Internet Backs Woman Leaving Step-Grandchildren Out of Will: 'Sensible'

The internet has backed a woman for leaving her step-grandchildren out of her will following a viral post on Mumsnet this week.

User Mellowyellow222 shared the story on the popular discussion site on Sunday where it has since received over 100 replies.

In the post, the user explained: "My dad is the executor of his sister's will. She recently updated it following her husband's death. She has decided to leave all her investments and cash to her three grandchildren, and her home split evenly between her two children."

Three people looking over documents
A file photo of three people looking over the contents of important documents. The internet has backed a woman who has left her step-grandchildren out of her will. ebstock/Getty Images

Saying that she was "just looking for a sanity check," the poster explained that the woman has two children, 'Jill' and 'Paul,' and that Paul remarried around two years ago and now has three step-children.

"My aunt has told Paul about the will and he became very angry that his step-children were excluded," said the poster. "His wife has said that as she and her children are not considered family she will not engage with my aunt anymore.

"My aunt has met one of the three children once, and the younger two three times. She sees her grandchildren every week.

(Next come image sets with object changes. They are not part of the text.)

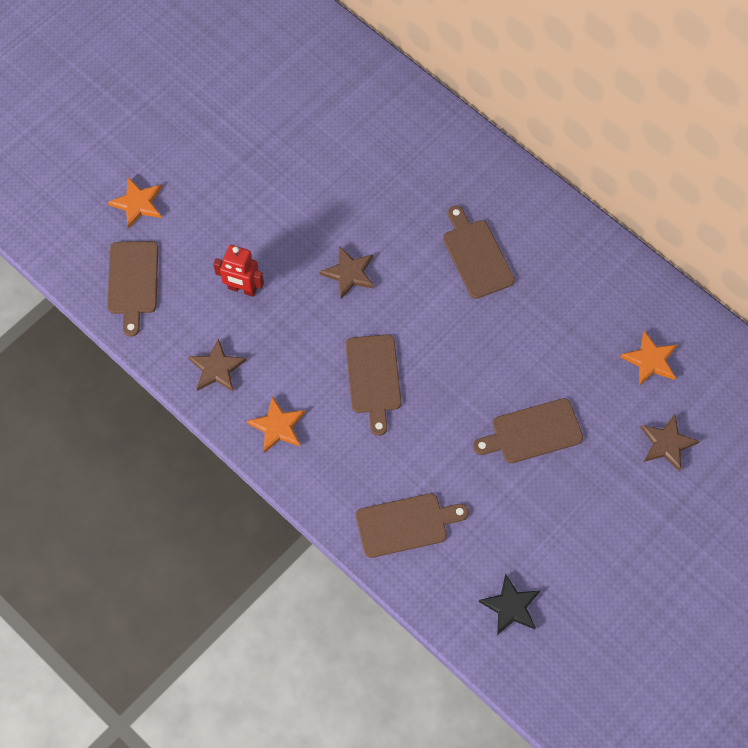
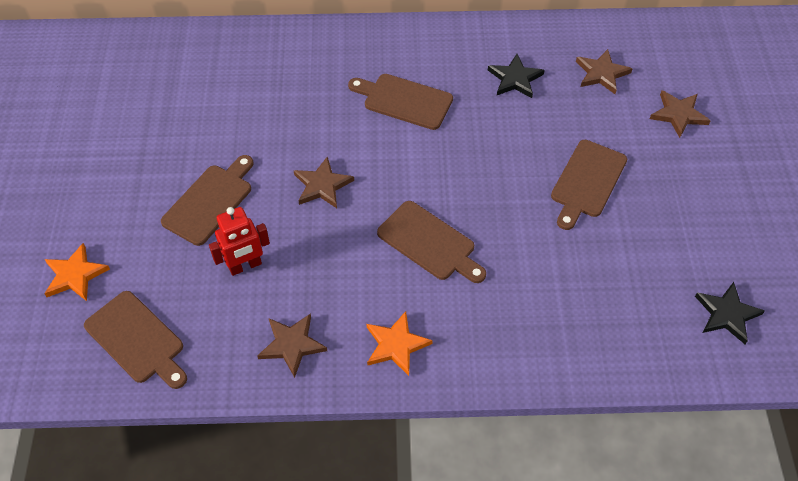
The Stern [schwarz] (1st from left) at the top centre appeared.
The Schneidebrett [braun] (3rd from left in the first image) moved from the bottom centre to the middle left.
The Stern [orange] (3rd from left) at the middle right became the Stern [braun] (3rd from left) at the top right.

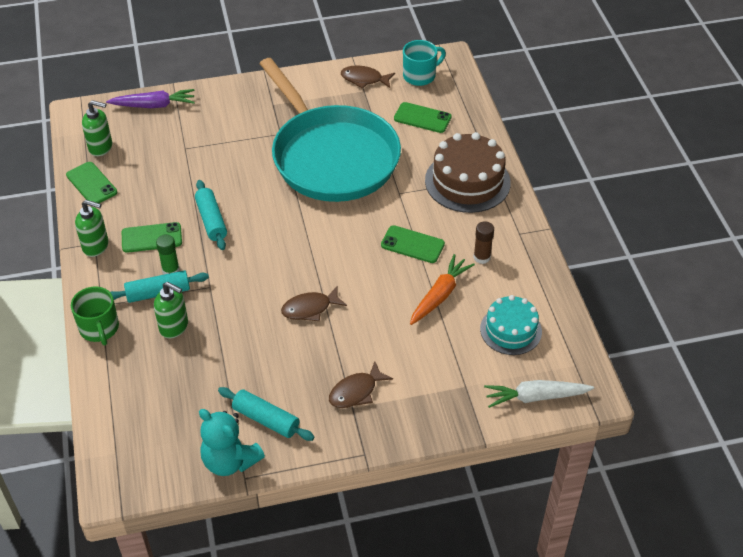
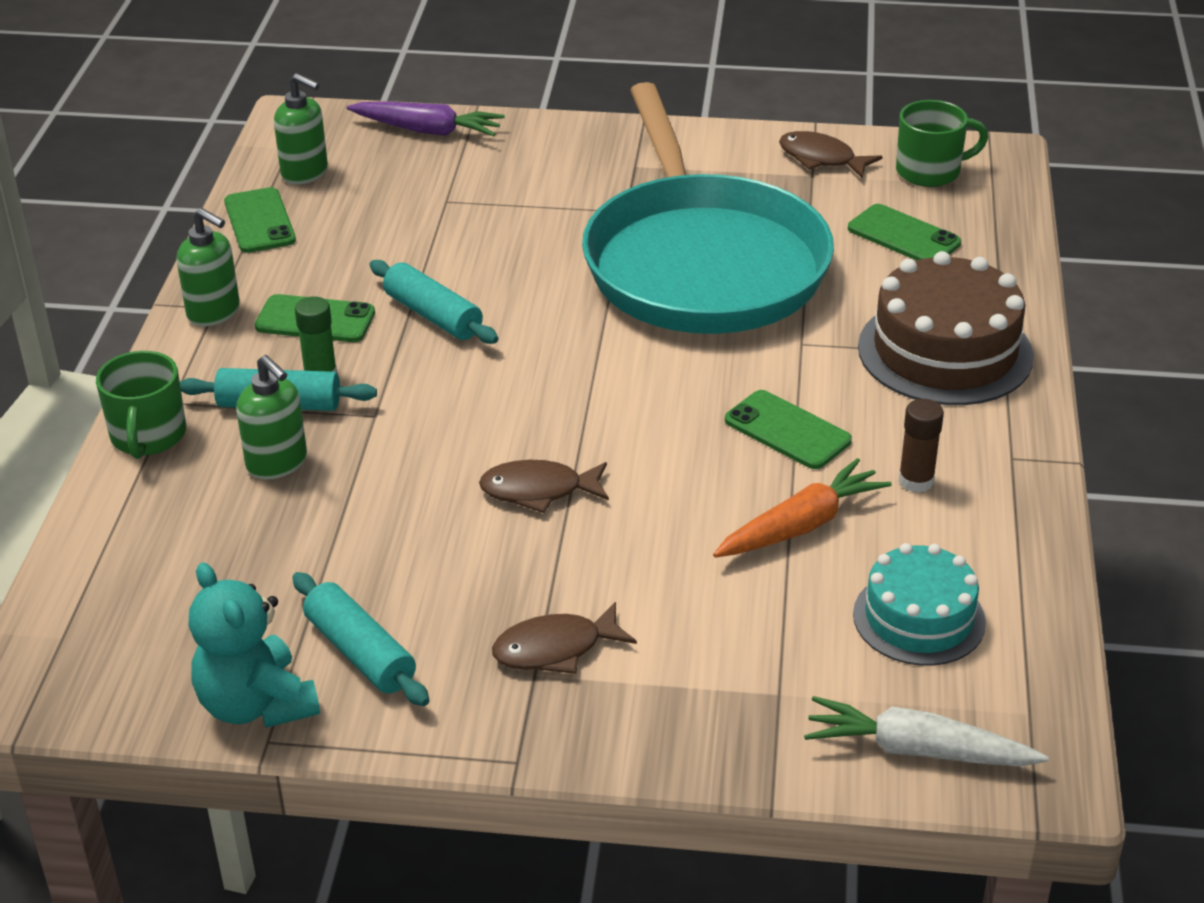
The Tasse [türkis] at the top centre became the Tasse [grün] (2nd from left) at the top right.
The Nudelholz [türkis] (2nd from left in the first image) at the middle left turned 45 degrees counterclockwise.

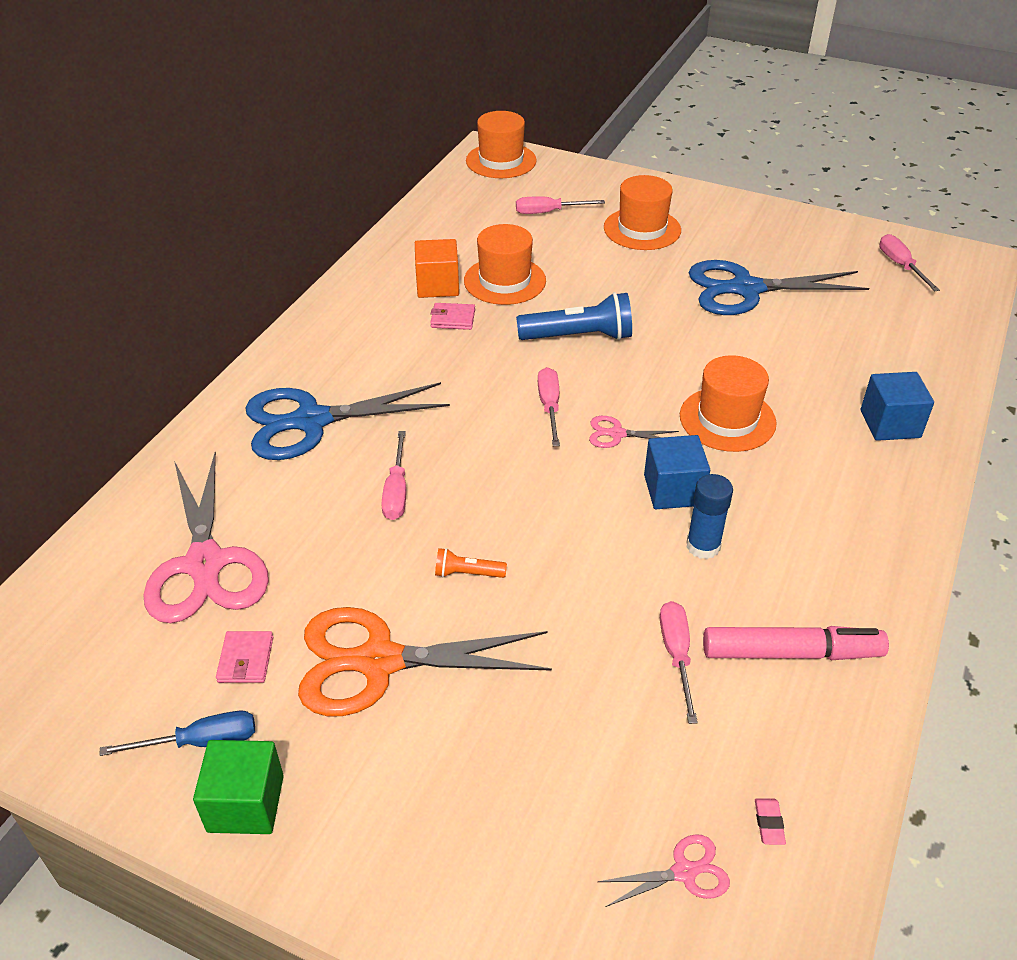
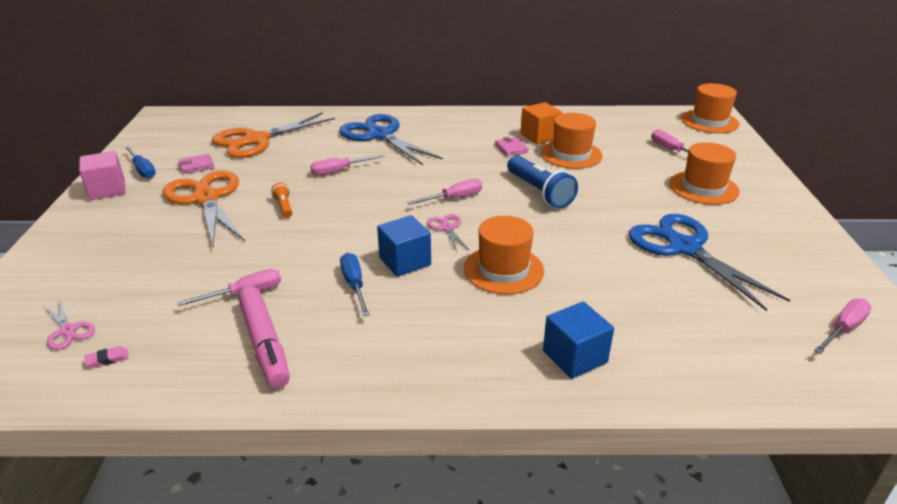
The Klebestift [blau] at the middle right was replaced by the Schraubenzieher [blau] (2nd from left) at the centre.
The Schere [rosa] (1st from left) at the middle left became the Schere [orange] (2nd from left) at the top left.
The Kubus [grün] at the bottom left became the Kubus [rosa] at the middle left.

It's bonkers that she is expected to consider them her grandchildren."

According to the 2019 Survey of Consumer Finances, the average inheritance received in the U.S. is $46,200, and inheritance from parents with a college degree is over $10,000 greater than inheritance from parents without a degree.

When it comes to who is receiving inheritance from family, research by the Federal Reserve shows that white families are more likely to have received an inheritance and more likely to expect to receive an inheritance—with about 17 percent of white families expecting inheritance compared to 6 percent of Black families and 4 percent of Hispanic families, for example.

The Mumsnet user continued to explain: "I told my aunt and my dad not to worry as step-children have no legal rights unless they have been adopted.

"But are we all off base here? Do those of you who have step-children who you 'acquired' in their teens expect your parents to consider them as grandchildren?"

When it came to opinions, the internet had plenty—with the forum question receiving many responses.

One commenter said: "They have a family of their own to inherit from, the wife is being greedy," while another agreed that the woman should not leave money to the step-family and wrote: "Why on earth would your aunt leave her money to three people she doesn't know? They may be in her extended family but they're not her grandchildren."

One commenter suggested ensuring the will was properly organized to avoid any potential issues: "I'd advise her to get it written by a solicitor to make sure it's watertight."

Meanwhile, another Mumsnet user wrote: "Paul can give them some of his share if he's that worried."

"Your aunt sounds very sensible," wrote another commenter. "And seems to have the measure of Paul."